Coal dealer William J. Kirkpatrick was a tourist from Michigan, who was in Los Angeles to watch the Olympics. His wife Jean and son Leland were in the car in front of the jewelry store when he went in to get his watch adjusted.
The store was being robbed, and Kirkpatrick startled the robbers, and refused their instructions to go into the back of the store with the other hostages. Kirkpatrick had often boasted to friends that if anyone ever tried to rob him, he would not submit.
But he was also deaf, and may not have heard or understood what was being demanded of him. He turned to walk out the door.
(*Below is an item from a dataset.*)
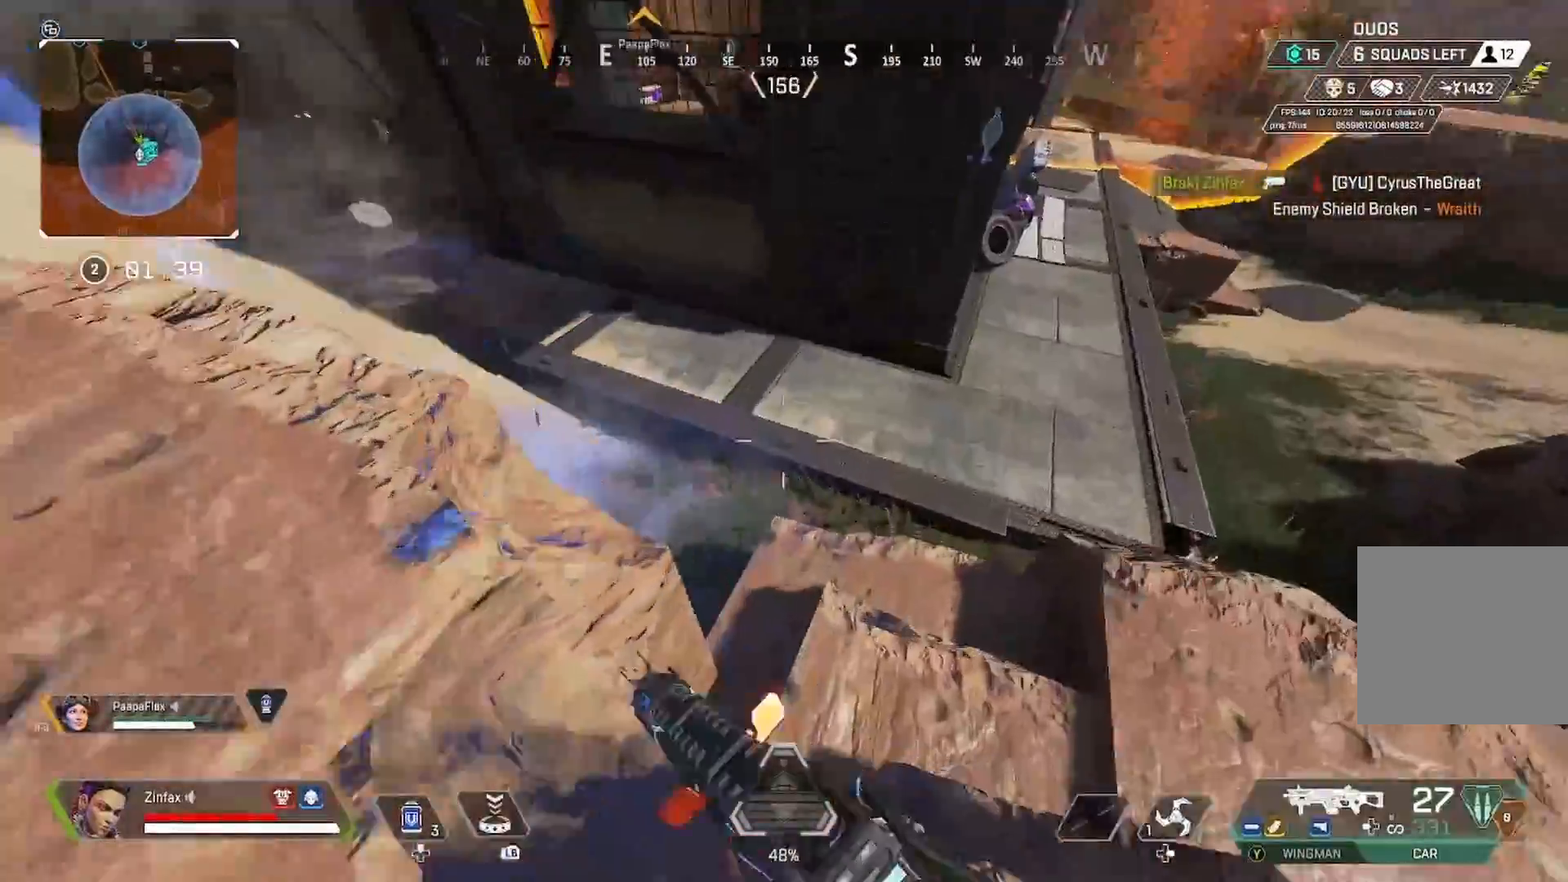
{"buttons": [], "left_stick": "up-right", "right_stick": "right", "events": [[83, "right_stick", "up-left"], [233, "right_stick", "center"], [283, "left_stick", "up-left"], [400, "left_stick", "up-right"], [417, "right_stick", "right"]]}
The gang shot him dead and fled the scene with $4000 in jewels.
In August, the gang attempted to rob the Bank of America at 56th and Broadway, and got into a gun fight with pistol-packing bank manager Wetzel Ord. Robbers Frankie Alvarado and Henry Johnson were killed by Ord, and teller Harry Read gravely injured in the crossfire.
The surviving gang members were arrested. Dallas Egan, confessed shooter and gang leader, interrupted his trial to insist that he had been in sound mind when he committed the crime, but “none of us is entirely sane. You yourself, your honor, probably are not entirely sane."
Egan said that George Turcott and Homer Rogers, the other men charged with Kirkpatrick’s murder, had not been present. Everyone who had been had died by violence, including one he’d killed for shortchanging him on the take in a drugstore robbery. He alone should die.
“I want the rope. I gathered this gang together. Most of my pals were ex-convicts who weren’t chicken hearted. They shot to kill.” He asked to be sent to San Quentin; he didn't want Folsom guards "to have the satisfaction of standing around and leering at me in the death house."
He was hung in October 1933. Turcott and Rogers were imprisoned for their roles in the conspiracy. In 1955, Harry Read, who had been shot in the back during the aborted 1932 bank robbery, died by suicide, despondent over lingering health problems caused by the injury.
As Los Angeles seeks to bring the Olympics back to a troubled city, W.J. Kirkpatrick's senseless death haunts us. He is more than an anonymous figure bleeding out on cold tile. His killers were more than unredeemable thugs. Our world didn't, and doesn't, have to be this way.